Contrattazione

Nel 2022 gli occupati vicini al pre Covid

Tra 2021 e 2022 saranno recuperati 531mila posti di lavoro. Il rimbalzo, però, non consentirà di colmare i 622mila posti persi nel 2020: saremo ancora al di sotto dei livelli occupazionali del 2019 per 91mila unità. A fronte di questi dati, il tasso di disoccupazione, dopo un picco del 10,7% nel primo trimestre 2021, tornerà a scendere, chiudendo il 2022 al 9,2%, quindi al di sotto del 2019. Sono questi i dati che emergono dall’indagine sul mercato del lavoro elaborata da Cerved, in collaborazione con LHH, società internazionale specializzata in progetti di riorganizzazione, sviluppo manageriale e transizione di carriera, che fa parte di The Adecco Group. Nell’economia di questi dati, un ruolo molto importante, secondo lo studio, va attribuito alle misure prese per mitigare gli impatti della crisi: senza, la perdita occupazionale avrebbe toccato 1,2 milioni di lavoratori a fine 2021, con un recupero solo parziale che avrebbe portato il gap di occupati a -800mila, a fine 2022. Per le imprese medio-grandi, il 2022 segnerà il ritorno ai livelli pre-Covid, mentre nelle aziende medio piccole mancheranno all’appello 110mila addetti. I settori più colpiti dalla perdita di occupazione sono i servizi, dove si stimano 107mila addetti in meno. Diversi sono però quelli in crescita: tra questi la filiera chimico-farmaceutica, l’hi tech e le costruzioni.
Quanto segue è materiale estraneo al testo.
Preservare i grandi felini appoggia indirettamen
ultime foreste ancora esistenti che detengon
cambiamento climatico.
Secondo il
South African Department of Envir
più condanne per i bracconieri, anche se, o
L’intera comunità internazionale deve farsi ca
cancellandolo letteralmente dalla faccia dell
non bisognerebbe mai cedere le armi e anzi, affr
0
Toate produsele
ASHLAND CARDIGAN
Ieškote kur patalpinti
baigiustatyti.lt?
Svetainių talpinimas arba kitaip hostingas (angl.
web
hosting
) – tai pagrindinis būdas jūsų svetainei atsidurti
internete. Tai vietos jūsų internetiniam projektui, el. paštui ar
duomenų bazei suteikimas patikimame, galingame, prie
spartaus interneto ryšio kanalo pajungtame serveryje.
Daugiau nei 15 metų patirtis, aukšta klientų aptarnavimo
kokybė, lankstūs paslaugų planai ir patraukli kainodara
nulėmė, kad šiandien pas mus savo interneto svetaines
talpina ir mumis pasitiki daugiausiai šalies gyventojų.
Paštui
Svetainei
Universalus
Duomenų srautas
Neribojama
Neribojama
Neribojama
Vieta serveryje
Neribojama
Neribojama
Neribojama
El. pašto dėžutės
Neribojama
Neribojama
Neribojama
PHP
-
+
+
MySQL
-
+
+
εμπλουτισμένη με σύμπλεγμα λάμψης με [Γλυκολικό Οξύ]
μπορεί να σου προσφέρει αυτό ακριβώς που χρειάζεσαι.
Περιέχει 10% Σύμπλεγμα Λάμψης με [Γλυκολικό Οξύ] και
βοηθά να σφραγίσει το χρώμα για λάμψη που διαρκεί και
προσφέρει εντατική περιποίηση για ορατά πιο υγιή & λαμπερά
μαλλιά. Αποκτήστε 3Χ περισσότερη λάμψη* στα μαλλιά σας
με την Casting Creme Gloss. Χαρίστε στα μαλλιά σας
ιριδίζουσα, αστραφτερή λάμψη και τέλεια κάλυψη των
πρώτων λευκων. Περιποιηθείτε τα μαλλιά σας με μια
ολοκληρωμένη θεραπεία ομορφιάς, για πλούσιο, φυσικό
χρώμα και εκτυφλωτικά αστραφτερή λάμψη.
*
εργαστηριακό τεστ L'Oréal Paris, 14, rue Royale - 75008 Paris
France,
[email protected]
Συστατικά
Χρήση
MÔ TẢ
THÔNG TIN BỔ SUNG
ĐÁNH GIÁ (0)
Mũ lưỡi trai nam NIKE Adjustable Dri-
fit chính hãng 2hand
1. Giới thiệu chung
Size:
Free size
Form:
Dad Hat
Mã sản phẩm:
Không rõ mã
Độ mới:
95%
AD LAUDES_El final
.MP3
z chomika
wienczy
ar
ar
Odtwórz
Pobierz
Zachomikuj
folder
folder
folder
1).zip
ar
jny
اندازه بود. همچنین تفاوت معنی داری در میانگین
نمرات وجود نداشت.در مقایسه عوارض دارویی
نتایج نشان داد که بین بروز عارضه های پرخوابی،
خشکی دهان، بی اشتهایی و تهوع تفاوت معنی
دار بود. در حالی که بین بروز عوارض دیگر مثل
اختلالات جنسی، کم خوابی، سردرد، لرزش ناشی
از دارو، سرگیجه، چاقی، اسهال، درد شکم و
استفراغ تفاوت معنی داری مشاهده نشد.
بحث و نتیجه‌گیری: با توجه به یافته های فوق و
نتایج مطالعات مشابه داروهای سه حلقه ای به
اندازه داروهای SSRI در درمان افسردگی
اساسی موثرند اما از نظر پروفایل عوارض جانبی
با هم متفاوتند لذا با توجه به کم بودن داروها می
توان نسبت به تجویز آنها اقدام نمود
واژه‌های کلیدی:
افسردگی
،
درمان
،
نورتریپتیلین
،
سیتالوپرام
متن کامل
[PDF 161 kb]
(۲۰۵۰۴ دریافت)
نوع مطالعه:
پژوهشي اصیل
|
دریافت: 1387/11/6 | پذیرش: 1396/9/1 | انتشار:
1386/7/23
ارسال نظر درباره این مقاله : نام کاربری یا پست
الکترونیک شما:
In termini assoluti, la ristorazione è invece il settore con la maggiore perdita prevista, con 86mila addetti in meno tra 2022 e 2019. «La pandemia non ha fatto altro che esacerbare segni di debolezza del mercato del lavoro già presenti nel nostro Paese che a fine 2019 faceva registrare un tasso di occupazione più basso rispetto agli altri Paesi europei, ossia circa il 60% contro una media del 73%», spiega Cristiano Pechy, country manager di LHH Italia. A questo bisogna aggiungere «un tasso superiore della quota di Neet, ossia under 24 che non lavorano e non studiano, il 26% contro una media Ocse del 14%, l’occupazione femminile ferma al 50,7% contro una media europea del 63% e il forte peso della disoccupazione a livello territoriale che nelle regioni del sud schizza al 17,6%», continua Pechy. Per la costruzione di un mercato del lavoro flessibile e resiliente, anche in tempi di crisi, «è indispensabile continuare a lavorare su occupabilità e formazione delle risorse - conclude Pechy - strappando letteralmente dall’inattività giovani e donne su cui ha pesato maggiormente la pandemia».